Sol was watering his window box when Andy came out, carefully irrigating the rows of herbs and tiny onions. “Don’t take any wooden nickels,” he said without looking up from his work. Sol had a million of them, all old. What in the world was a wooden nickel?

The sun was higher now and the heat was mounting in the sealed tar and concrete valley of the street. The band of shade was smaller and the steps were so packed with humanity that he couldn’t leave the doorway. He carefully pushed by a tiny, runny-nosed girl dressed only in ragged gray underwear and descended a step. The gaunt women moved aside reluctantly, ignoring him, but the men stared at him with a cold look of hatred stamped across their features that gave them a strangely alike appearance, as though they were all members of the same angry family. Andy threaded his way through the last of them and when he reached the sidewalk he had to step over the outstretched leg of an old man who sprawled there. He looked dead, not asleep, and he might be for all that anyone cared. His foot was bare and filthy and a string tied about his ankle led to a naked baby that was sitting vacantly on the sidewalk chewing on a bent plastic dish. The baby was as dirty as the man and the string was tied about its chest under the pipestem arms because its stomach was swollen and heavy. Was the old man dead? Not that it mattered, the only work he had to do in the world was to act as an anchor for the baby and he could do that job just as well alive or dead.

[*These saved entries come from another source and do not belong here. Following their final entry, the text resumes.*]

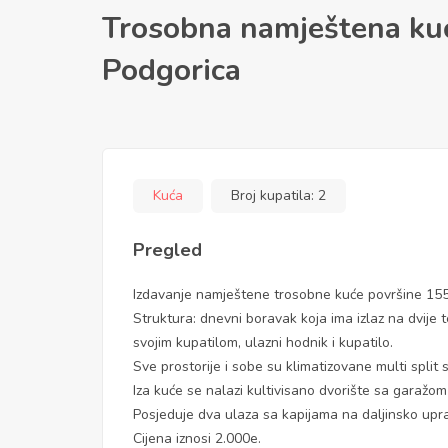
Trosobna namještena kuć
Podgorica
Kuća
Broj kupatila:
2
Pregled
Izdavanje namještene trosobne kuće površine 15
Struktura: dnevni boravak koja ima izlaz na dvije 
svojim kupatilom, ulazni hodnik i kupatilo.
Sve prostorije i sobe su klimatizovane multi split
Iza kuće se nalazi kultivisano dvorište sa garažom
Posjeduje dva ulaza sa kapijama na daljinsko uprav
Cijena iznosi 2.000e.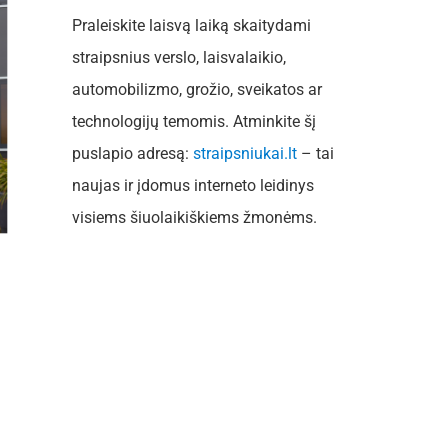
Praleiskite laisvą laiką skaitydami
straipsnius verslo, laisvalaikio,
automobilizmo, grožio, sveikatos ar
technologijų temomis. Atminkite šį
puslapio adresą:
straipsniukai.lt
– tai
naujas ir įdomus interneto leidinys
visiems šiuolaikiškiems žmonėms.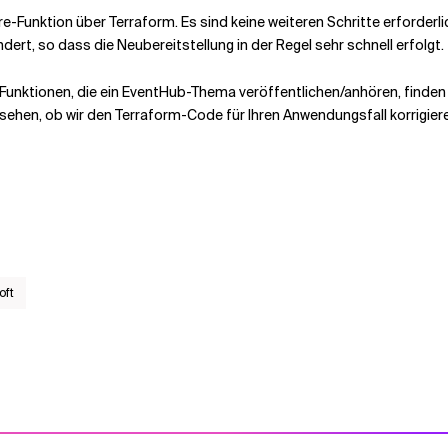
ure-Funktion über Terraform. Es sind keine weiteren Schritte erforder
dert, so dass die Neubereitstellung in der Regel sehr schnell erfolgt.
ne Funktionen, die ein EventHub-Thema veröffentlichen/anhören, finden
nsehen, ob wir den Terraform-Code für Ihren Anwendungsfall korrigier
oft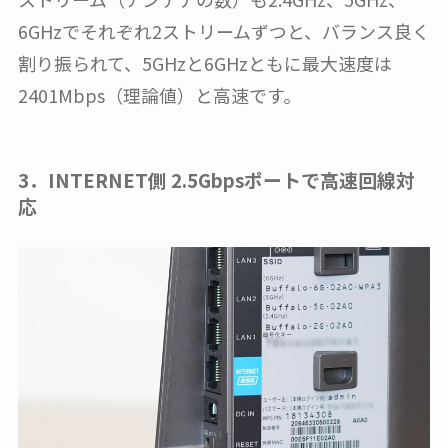
6GHzでそれぞれ2ストリームずつと、バランス良く
割り振られて、5GHzと6GHzともに最大速度は
2401Mbps（理論値）と高速です。
3．INTERNET側 2.5Gbpsポートで高速回線対
応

Christ but I’m morbid this morning, Andy thought, it must be the heat, I can’t sleep well and there are the nightmares. It’s this endless summer and all the troubles, one thing just seems to lead to another. First the heat, then the drought, the warehouse thefts and now the Eldsters. They were crazy to come out in this kind of weather. Or maybe they’re being driven crazy by the weather. It was too hot to think and when he turned the corner the shimmering length of Seventh Avenue burned before him and he could feel the strength of the sun on his face and arms. His shirt was sticking to his back already and it wasn’t even a quarter to nine.

It was better on Twenty-third Street in the long shadow of the crosstown expressway that filled the sky above, and he walked slowly in the dimness keeping an eye on the heavy pedicab and tugtruck traffic. Around each supporting pillar of the roadway was a little knot of people, clustered against it like barnacles around a pile, with their legs almost among the wheels of the. traffic. Overhead there sounded a waning rumble as a heavy truck passed on the expressway and he could see another truck ahead parked in front of the precinct house. Uniformed patrolmen were slowly climbing into the back and Detective Lieutenant Grassioli was standing next to the cab with a noteboard, talking to the sergeant. He looked up and scowled at Andy and a nervous tic shook his left eyelid like an angry wink.